Task objective
Please copy out every line of the listing below in which the word "باشیم" appears.

Records for the task
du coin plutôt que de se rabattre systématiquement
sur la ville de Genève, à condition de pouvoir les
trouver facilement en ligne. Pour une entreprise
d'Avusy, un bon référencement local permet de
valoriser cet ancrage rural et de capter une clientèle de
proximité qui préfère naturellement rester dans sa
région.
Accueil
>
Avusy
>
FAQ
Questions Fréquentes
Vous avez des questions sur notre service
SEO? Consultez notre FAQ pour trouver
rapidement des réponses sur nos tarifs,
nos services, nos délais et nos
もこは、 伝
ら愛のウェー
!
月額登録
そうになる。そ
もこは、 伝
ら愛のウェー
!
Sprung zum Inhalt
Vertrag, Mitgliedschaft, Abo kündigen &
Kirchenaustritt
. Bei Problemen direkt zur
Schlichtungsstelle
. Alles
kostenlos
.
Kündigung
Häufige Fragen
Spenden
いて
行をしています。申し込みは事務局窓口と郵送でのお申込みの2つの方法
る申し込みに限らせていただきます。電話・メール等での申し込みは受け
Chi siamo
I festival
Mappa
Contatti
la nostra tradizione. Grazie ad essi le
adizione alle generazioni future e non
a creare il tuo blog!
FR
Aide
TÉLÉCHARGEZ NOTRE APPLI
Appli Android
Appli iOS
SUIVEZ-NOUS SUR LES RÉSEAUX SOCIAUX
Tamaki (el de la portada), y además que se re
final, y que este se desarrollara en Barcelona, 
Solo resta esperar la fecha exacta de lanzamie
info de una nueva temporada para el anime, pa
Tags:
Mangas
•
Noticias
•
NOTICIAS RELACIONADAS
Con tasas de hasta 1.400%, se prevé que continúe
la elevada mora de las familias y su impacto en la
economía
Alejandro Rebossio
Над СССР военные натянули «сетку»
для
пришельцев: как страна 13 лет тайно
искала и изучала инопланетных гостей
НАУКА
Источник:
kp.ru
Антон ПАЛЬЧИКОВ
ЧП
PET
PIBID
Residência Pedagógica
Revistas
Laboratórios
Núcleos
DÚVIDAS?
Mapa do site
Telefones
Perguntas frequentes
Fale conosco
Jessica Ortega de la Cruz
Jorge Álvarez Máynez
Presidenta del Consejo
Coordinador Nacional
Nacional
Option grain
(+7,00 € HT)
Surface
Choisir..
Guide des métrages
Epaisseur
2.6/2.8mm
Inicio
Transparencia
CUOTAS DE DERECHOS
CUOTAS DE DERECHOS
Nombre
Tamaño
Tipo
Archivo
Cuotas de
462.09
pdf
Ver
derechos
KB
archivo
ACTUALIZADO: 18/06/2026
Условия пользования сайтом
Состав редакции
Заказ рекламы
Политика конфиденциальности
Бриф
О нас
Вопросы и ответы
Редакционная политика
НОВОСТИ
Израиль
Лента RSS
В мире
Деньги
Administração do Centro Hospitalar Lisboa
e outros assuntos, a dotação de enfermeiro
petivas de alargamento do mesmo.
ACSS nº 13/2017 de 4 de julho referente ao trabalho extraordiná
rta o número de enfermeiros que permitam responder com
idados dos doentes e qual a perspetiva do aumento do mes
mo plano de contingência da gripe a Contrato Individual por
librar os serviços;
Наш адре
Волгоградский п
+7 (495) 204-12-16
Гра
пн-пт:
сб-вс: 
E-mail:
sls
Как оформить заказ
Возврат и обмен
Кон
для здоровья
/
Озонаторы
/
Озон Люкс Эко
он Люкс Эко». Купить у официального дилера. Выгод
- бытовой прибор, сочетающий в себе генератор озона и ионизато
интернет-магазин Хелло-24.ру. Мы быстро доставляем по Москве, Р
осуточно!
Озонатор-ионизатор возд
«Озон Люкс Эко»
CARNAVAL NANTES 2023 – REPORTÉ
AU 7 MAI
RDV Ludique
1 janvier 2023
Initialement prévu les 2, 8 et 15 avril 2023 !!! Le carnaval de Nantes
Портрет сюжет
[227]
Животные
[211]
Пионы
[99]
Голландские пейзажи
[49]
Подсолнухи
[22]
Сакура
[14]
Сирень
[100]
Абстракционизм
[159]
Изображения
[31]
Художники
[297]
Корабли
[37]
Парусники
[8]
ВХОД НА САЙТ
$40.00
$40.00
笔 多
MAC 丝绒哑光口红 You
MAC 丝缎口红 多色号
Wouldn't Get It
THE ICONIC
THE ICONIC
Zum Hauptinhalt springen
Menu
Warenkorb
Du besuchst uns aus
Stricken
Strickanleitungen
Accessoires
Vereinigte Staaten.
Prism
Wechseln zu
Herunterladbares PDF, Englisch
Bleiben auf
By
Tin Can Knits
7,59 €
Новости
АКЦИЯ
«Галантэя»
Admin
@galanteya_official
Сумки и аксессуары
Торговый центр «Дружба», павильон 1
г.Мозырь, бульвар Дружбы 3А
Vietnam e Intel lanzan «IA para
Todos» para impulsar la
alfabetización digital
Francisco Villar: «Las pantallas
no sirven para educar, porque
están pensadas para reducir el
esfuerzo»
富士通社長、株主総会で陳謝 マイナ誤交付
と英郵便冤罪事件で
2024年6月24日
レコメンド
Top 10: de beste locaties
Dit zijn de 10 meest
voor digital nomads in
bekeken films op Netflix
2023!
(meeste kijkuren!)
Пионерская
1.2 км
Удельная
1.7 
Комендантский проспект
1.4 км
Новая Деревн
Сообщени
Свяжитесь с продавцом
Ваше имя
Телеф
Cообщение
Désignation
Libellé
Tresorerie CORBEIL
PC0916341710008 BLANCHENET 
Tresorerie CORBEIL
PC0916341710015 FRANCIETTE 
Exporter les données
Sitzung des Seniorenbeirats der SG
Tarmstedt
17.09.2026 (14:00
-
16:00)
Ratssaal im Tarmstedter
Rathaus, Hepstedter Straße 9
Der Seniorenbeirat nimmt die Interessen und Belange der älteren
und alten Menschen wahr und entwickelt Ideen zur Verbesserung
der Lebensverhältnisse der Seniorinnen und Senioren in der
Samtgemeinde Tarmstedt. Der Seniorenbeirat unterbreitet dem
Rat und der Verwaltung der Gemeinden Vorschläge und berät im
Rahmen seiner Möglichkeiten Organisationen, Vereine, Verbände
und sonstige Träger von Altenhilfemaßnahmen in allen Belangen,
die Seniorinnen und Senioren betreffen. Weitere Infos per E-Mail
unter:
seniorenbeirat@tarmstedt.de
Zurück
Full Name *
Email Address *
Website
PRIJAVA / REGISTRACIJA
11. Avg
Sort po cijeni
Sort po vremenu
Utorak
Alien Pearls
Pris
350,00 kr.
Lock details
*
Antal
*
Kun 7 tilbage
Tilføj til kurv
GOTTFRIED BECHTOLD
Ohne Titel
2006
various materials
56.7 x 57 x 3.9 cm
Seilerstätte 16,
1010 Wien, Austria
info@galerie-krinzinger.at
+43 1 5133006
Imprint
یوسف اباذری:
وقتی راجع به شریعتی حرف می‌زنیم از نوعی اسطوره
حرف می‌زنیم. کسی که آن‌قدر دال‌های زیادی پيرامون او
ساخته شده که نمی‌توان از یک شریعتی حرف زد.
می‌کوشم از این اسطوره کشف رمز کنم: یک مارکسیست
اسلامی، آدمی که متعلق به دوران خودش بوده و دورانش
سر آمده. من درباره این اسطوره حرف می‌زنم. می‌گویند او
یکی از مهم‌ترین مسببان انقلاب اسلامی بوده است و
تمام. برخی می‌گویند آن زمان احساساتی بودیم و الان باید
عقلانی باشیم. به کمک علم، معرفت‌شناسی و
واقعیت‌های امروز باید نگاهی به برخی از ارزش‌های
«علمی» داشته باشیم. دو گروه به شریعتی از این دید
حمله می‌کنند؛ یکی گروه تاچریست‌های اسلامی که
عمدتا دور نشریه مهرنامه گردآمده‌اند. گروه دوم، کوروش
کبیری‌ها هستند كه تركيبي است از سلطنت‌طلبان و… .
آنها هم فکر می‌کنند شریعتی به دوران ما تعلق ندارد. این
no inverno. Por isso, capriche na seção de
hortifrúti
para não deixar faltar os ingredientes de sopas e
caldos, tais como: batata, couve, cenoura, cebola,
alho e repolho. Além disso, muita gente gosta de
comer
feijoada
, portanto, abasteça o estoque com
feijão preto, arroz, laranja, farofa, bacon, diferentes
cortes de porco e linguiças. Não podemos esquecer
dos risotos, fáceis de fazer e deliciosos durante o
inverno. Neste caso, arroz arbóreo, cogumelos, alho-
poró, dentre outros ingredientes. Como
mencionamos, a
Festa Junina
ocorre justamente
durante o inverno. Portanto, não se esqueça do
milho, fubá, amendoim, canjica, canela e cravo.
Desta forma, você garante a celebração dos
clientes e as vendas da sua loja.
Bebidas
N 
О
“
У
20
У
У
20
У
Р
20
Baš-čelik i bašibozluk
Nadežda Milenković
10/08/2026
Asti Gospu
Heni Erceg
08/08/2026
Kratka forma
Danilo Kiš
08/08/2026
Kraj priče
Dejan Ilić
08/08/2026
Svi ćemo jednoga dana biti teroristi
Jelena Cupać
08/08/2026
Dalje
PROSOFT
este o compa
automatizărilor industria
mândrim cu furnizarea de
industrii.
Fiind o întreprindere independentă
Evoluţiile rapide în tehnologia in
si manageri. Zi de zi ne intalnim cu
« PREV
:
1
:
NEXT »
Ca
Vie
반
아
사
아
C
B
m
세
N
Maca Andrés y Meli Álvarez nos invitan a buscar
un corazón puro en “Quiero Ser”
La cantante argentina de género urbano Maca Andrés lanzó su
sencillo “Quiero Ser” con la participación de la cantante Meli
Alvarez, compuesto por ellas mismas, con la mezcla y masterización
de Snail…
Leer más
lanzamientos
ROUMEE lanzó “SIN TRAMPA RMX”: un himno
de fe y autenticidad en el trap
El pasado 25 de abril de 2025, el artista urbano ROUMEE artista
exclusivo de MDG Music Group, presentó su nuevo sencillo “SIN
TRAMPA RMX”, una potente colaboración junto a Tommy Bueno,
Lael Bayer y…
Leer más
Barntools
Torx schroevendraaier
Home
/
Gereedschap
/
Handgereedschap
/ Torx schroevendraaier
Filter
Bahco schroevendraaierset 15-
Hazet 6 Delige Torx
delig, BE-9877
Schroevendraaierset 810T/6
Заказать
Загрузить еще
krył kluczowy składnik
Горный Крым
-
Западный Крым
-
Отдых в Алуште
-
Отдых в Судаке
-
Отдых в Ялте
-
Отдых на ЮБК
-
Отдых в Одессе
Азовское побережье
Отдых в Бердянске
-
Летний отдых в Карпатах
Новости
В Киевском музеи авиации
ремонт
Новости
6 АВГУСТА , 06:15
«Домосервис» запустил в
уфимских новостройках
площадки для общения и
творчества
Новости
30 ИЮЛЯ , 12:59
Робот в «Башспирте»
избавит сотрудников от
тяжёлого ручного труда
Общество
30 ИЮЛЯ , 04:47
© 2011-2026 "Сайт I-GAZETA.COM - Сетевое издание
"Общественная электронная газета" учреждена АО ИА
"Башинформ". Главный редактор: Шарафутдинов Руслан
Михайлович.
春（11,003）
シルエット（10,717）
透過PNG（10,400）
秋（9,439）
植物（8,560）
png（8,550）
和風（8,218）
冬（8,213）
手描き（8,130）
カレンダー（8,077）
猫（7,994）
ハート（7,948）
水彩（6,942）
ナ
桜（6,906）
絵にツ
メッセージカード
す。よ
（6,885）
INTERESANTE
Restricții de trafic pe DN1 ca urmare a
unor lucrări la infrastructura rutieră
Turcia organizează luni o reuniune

Result of this task
عقلانی باشیم. به کمک علم، معرفت‌شناسی و
«علمی» داشته باشیم. دو گروه به شریعتی از این دید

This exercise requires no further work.